§ **TASK DETAILS**
Starting at the line with "University of Southern" and going on through the line with "and 2021 Sessions.", reproduce each line in the records below exactly and nothing more.

§ **Items listed in a dataset**
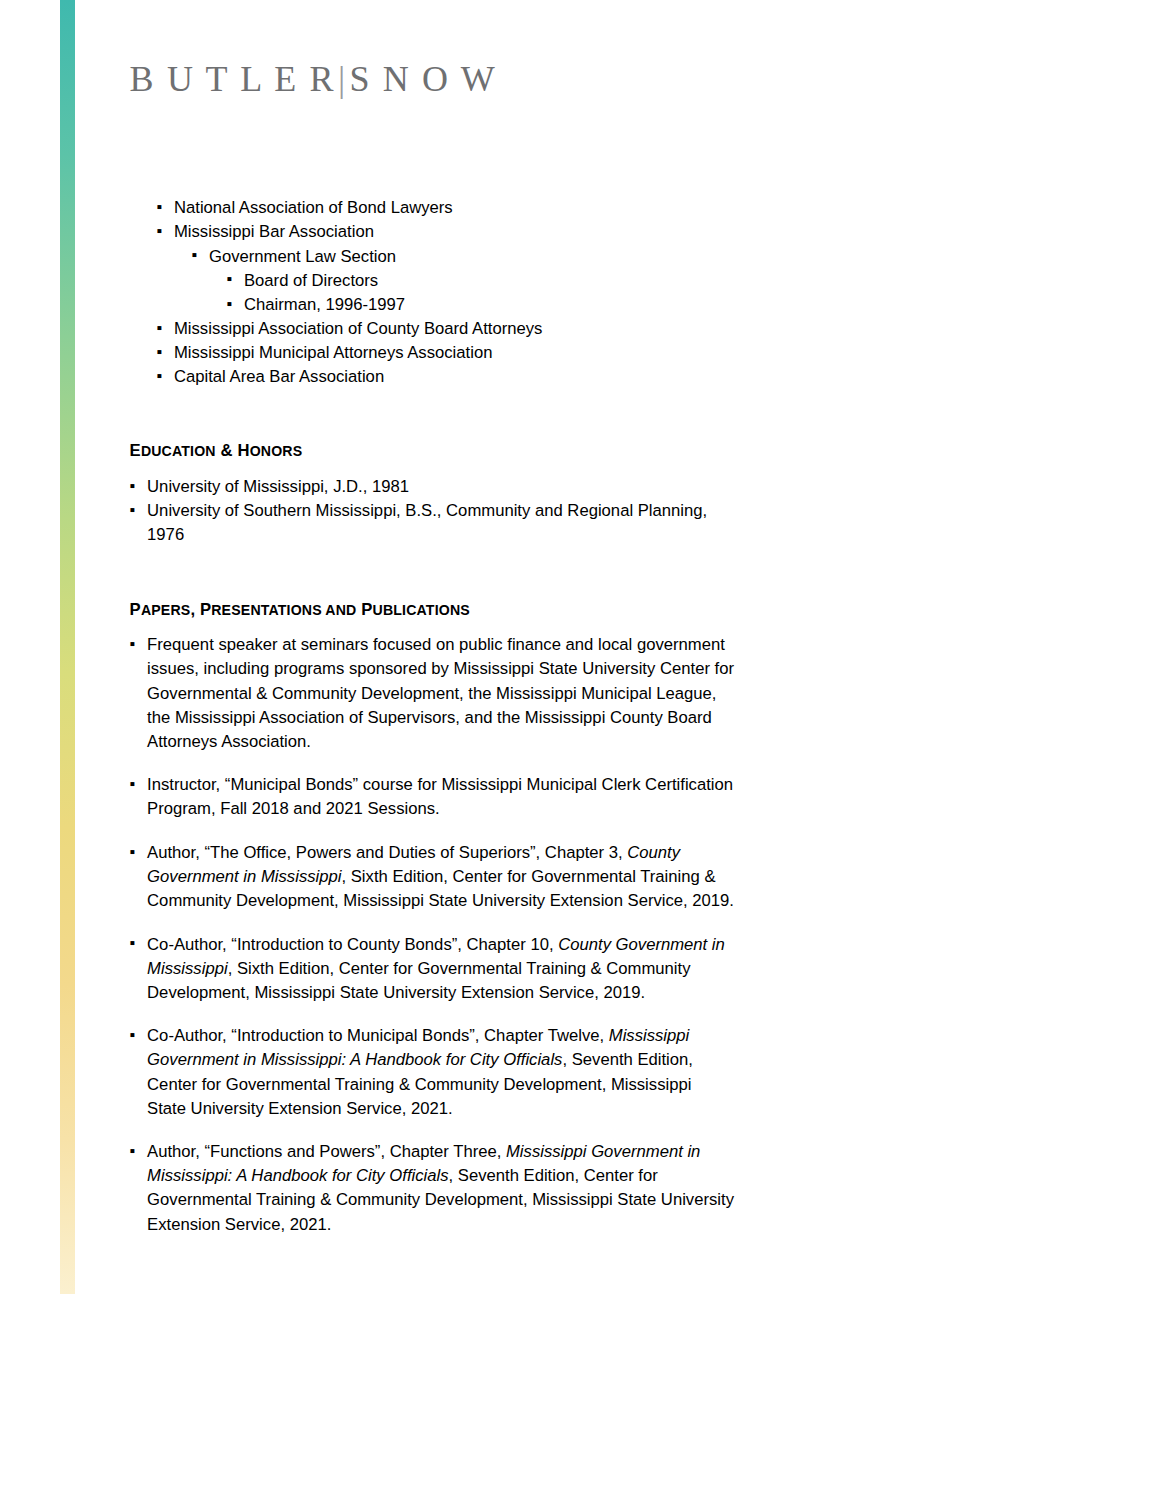B U T L E R|S N O W
National Association of Bond Lawyers
Mississippi Bar Association
Government Law Section
Board of Directors
Chairman, 1996-1997
Mississippi Association of County Board Attorneys
Mississippi Municipal Attorneys Association
Capital Area Bar Association
EDUCATION & HONORS
University of Mississippi, J.D., 1981
University of Southern Mississippi, B.S., Community and Regional Planning, 1976
PAPERS, PRESENTATIONS AND PUBLICATIONS
Frequent speaker at seminars focused on public finance and local government issues, including programs sponsored by Mississippi State University Center for Governmental & Community Development, the Mississippi Municipal League, the Mississippi Association of Supervisors, and the Mississippi County Board Attorneys Association.
Instructor, “Municipal Bonds” course for Mississippi Municipal Clerk Certification Program, Fall 2018 and 2021 Sessions.
Author, “The Office, Powers and Duties of Superiors”, Chapter 3, County Government in Mississippi, Sixth Edition, Center for Governmental Training & Community Development, Mississippi State University Extension Service, 2019.
Co-Author, “Introduction to County Bonds”, Chapter 10, County Government in Mississippi, Sixth Edition, Center for Governmental Training & Community Development, Mississippi State University Extension Service, 2019.
Co-Author, “Introduction to Municipal Bonds”, Chapter Twelve, Mississippi Government in Mississippi: A Handbook for City Officials, Seventh Edition, Center for Governmental Training & Community Development, Mississippi State University Extension Service, 2021.
Author, “Functions and Powers”, Chapter Three, Mississippi Government in Mississippi: A Handbook for City Officials, Seventh Edition, Center for Governmental Training & Community Development, Mississippi State University Extension Service, 2021.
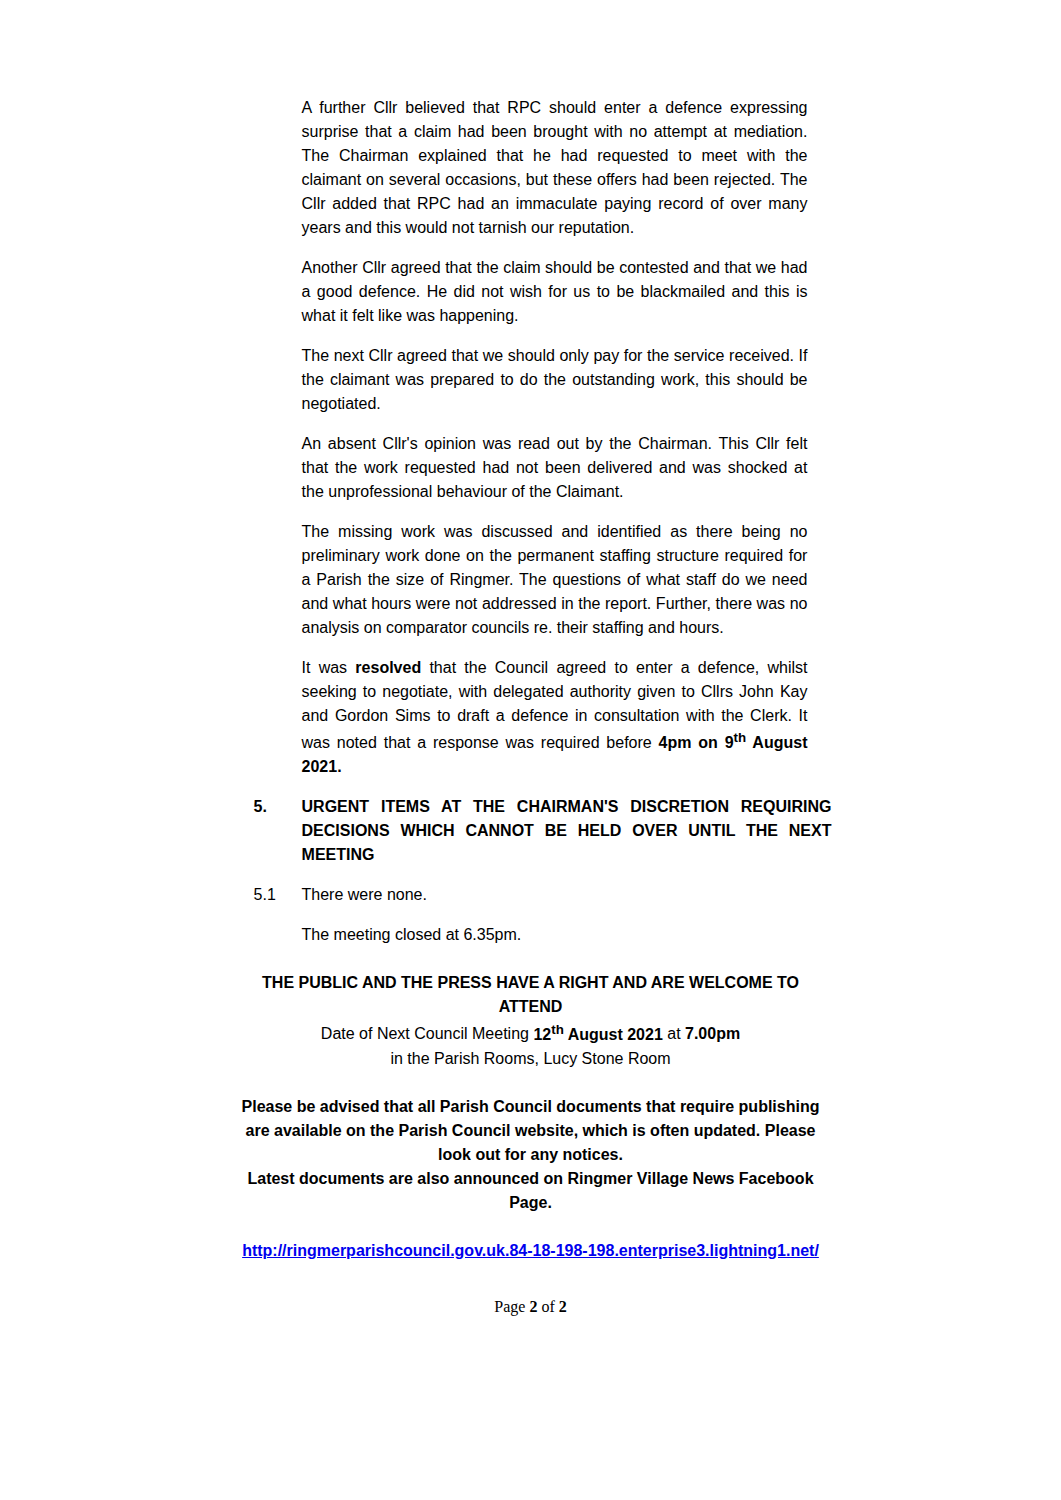A further Cllr believed that RPC should enter a defence expressing surprise that a claim had been brought with no attempt at mediation. The Chairman explained that he had requested to meet with the claimant on several occasions, but these offers had been rejected. The Cllr added that RPC had an immaculate paying record of over many years and this would not tarnish our reputation.
Another Cllr agreed that the claim should be contested and that we had a good defence. He did not wish for us to be blackmailed and this is what it felt like was happening.
The next Cllr agreed that we should only pay for the service received. If the claimant was prepared to do the outstanding work, this should be negotiated.
An absent Cllr's opinion was read out by the Chairman. This Cllr felt that the work requested had not been delivered and was shocked at the unprofessional behaviour of the Claimant.
The missing work was discussed and identified as there being no preliminary work done on the permanent staffing structure required for a Parish the size of Ringmer. The questions of what staff do we need and what hours were not addressed in the report. Further, there was no analysis on comparator councils re. their staffing and hours.
It was resolved that the Council agreed to enter a defence, whilst seeking to negotiate, with delegated authority given to Cllrs John Kay and Gordon Sims to draft a defence in consultation with the Clerk. It was noted that a response was required before 4pm on 9th August 2021.
5.
Urgent items at the Chairman's discretion requiring decisions which cannot be held over until the next meeting
5.1
There were none.
The meeting closed at 6.35pm.
THE PUBLIC AND THE PRESS HAVE A RIGHT AND ARE WELCOME TO ATTEND
Date of Next Council Meeting 12th August 2021 at 7.00pm
in the Parish Rooms, Lucy Stone Room
Please be advised that all Parish Council documents that require publishing are available on the Parish Council website, which is often updated. Please look out for any notices.
Latest documents are also announced on Ringmer Village News Facebook Page.
http://ringmerparishcouncil.gov.uk.84-18-198-198.enterprise3.lightning1.net/
Page 2 of 2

§ **OUTPUT OF THE EXERCISE**
University of Southern Mississippi, B.S., Community and Regional Planning, 1976
PAPERS, PRESENTATIONS AND PUBLICATIONS
Frequent speaker at seminars focused on public finance and local government issues, including programs sponsored by Mississippi State University Center for Governmental & Community Development, the Mississippi Municipal League, the Mississippi Association of Supervisors, and the Mississippi County Board Attorneys Association.
Instructor, “Municipal Bonds” course for Mississippi Municipal Clerk Certification Program, Fall 2018 and 2021 Sessions.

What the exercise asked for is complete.